Set to open later this year, Bridge is a ground-breaking undertaking, to say the least, and negotiations are still underway with the Roads and Traffic Authority, Sydney Foreshore Authority, EPA, BridgeClimb, City of Sydney and several other authorities to iron out the finer details of the restaurant's day-to-day operations. Fink says he's undaunted by the complexity of the project. "Everyone said the Opera House was a tough site, that we were mad to open two restaurants so close together. But all I see is opportunity. And it'll end that rivalry between the north shore and the south once and for all. 'Build a bridge', people like to say. Well, we're doing it. Get over it."

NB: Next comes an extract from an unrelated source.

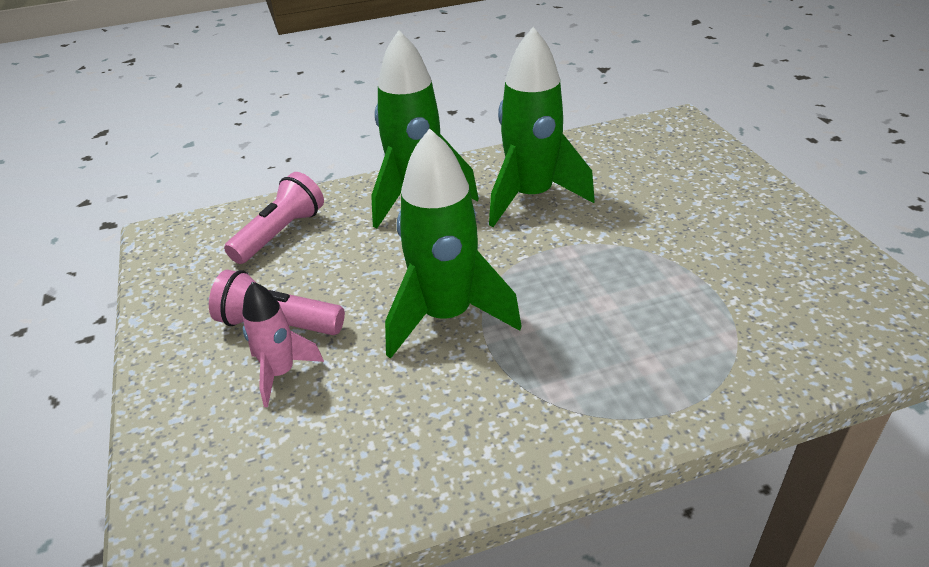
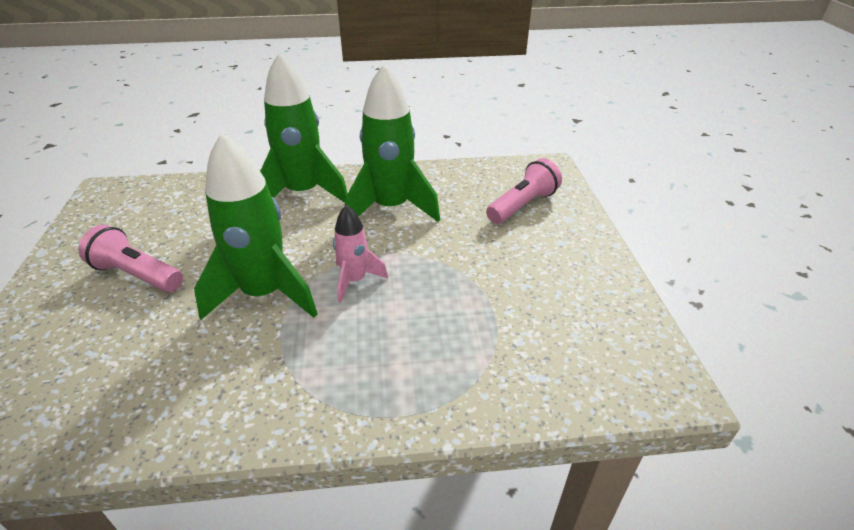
camera: 10 degrees right, 0 degrees up
(280, 234) = (185, 204): pink flashlight -> pink flashlight (522, 205)
(281, 373) = (113, 315): pink rocket -> pink rocket (355, 281)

Gilmore is no less enthused. "Bridge is the culmination of a lot of things we've been talking about for years. It's a celebration of the landscape, a tribute to Australian culture and an urban farm all rolled into one," Gilmore says. "And it carries two rail lines and eight lanes of traffic."

As ambitious as it sounds, Bridge is by no means the only serious restaurant to call a major world landmark home. Beyond Bennelong, its sister venue at the Sydney Opera House, of course, there's Alain Ducasse's Jules Verne in Paris, a restaurant on the second floor of the Eiffel Tower that has been awarded a Michelin star. Meanwhile, David Chang's plans to open a different Momofuku outlet in the head of each president sculpted into Mount Rushmore (each with a different menu direction in homage to the presidencies of Washington, Jefferson, Roosevelt and Lincoln) are well advanced.

"I'm just surprised no one thought of it before us," Fink says. "If nothing else, it'll be a bloody good place to watch the New Year's Eve fireworks."